## Assignment
Taking the line containing "Made by His" as the first and the last line of the entries as the end, reproduce every line between them exactly, including both.

[Data items]
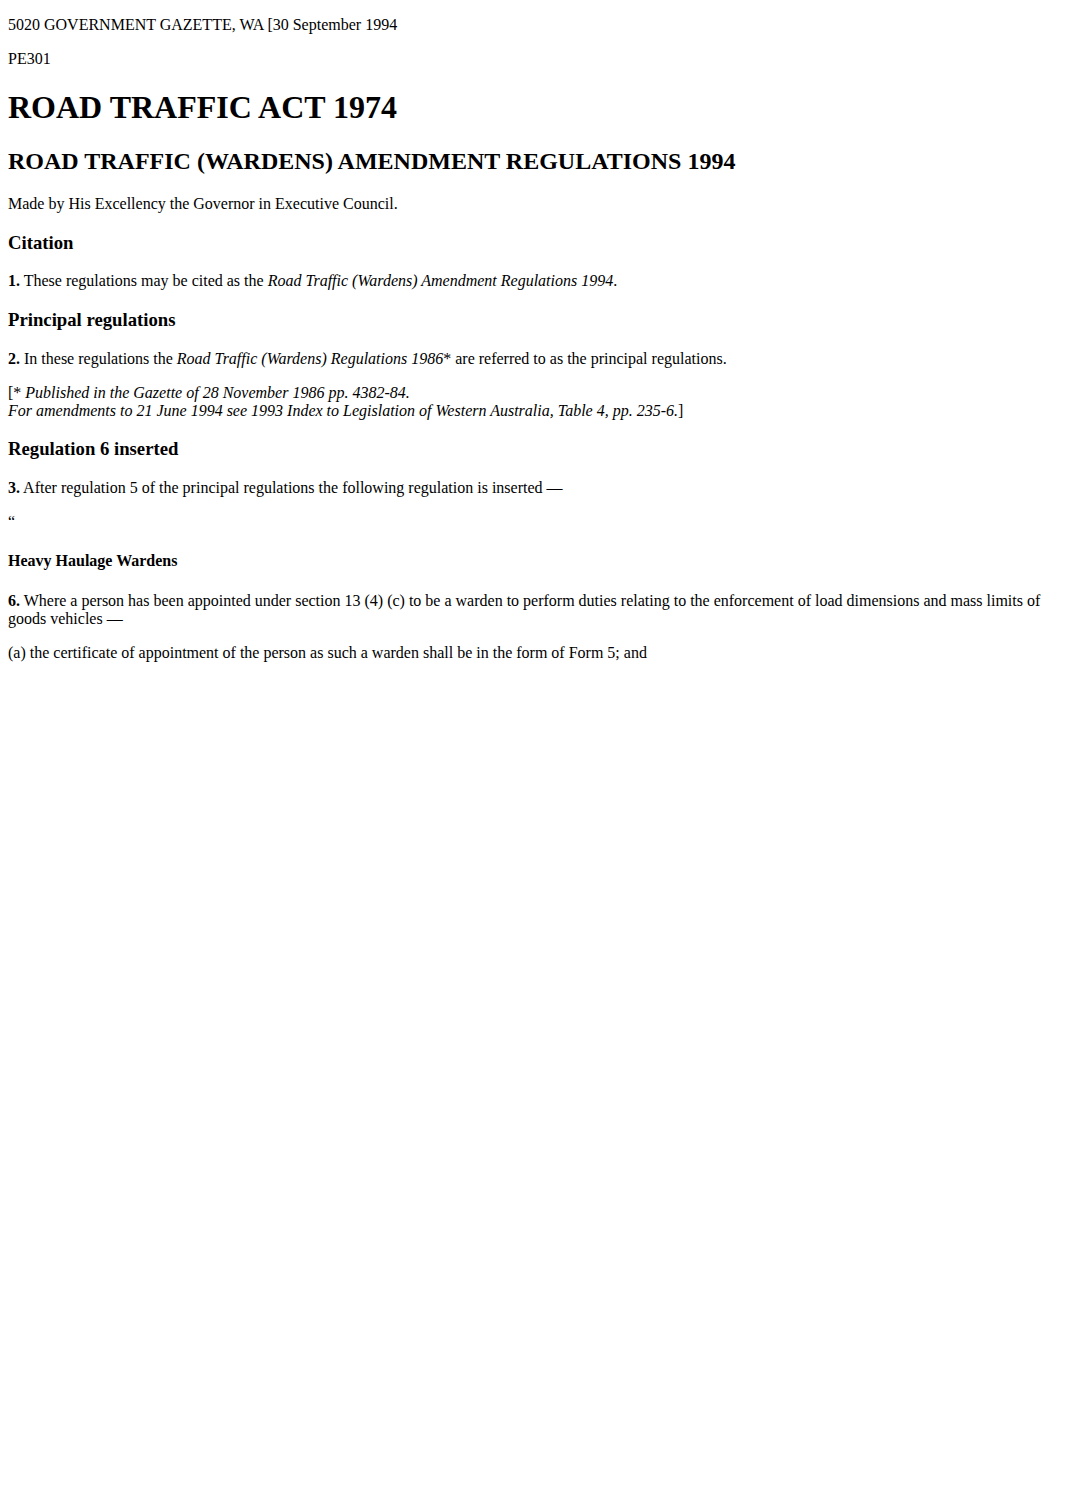5020 GOVERNMENT GAZETTE, WA [30 September 1994
PE301
ROAD TRAFFIC ACT 1974
ROAD TRAFFIC (WARDENS) AMENDMENT REGULATIONS 1994
Made by His Excellency the Governor in Executive Council.
Citation
1. These regulations may be cited as the Road Traffic (Wardens) Amendment Regulations 1994.
Principal regulations
2. In these regulations the Road Traffic (Wardens) Regulations 1986* are referred to as the principal regulations.
[* Published in the Gazette of 28 November 1986 pp. 4382-84.
For amendments to 21 June 1994 see 1993 Index to Legislation of Western Australia, Table 4, pp. 235-6.]
Regulation 6 inserted
3. After regulation 5 of the principal regulations the following regulation is inserted —
“
Heavy Haulage Wardens
6. Where a person has been appointed under section 13 (4) (c) to be a warden to perform duties relating to the enforcement of load dimensions and mass limits of goods vehicles —
(a) the certificate of appointment of the person as such a warden shall be in the form of Form 5; and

## Worked solution
Made by His Excellency the Governor in Executive Council.
Citation
1. These regulations may be cited as the Road Traffic (Wardens) Amendment Regulations 1994.
Principal regulations
2. In these regulations the Road Traffic (Wardens) Regulations 1986* are referred to as the principal regulations.
[* Published in the Gazette of 28 November 1986 pp. 4382-84.
For amendments to 21 June 1994 see 1993 Index to Legislation of Western Australia, Table 4, pp. 235-6.]
Regulation 6 inserted
3. After regulation 5 of the principal regulations the following regulation is inserted —
“
Heavy Haulage Wardens
6. Where a person has been appointed under section 13 (4) (c) to be a warden to perform duties relating to the enforcement of load dimensions and mass limits of goods vehicles —
(a) the certificate of appointment of the person as such a warden shall be in the form of Form 5; and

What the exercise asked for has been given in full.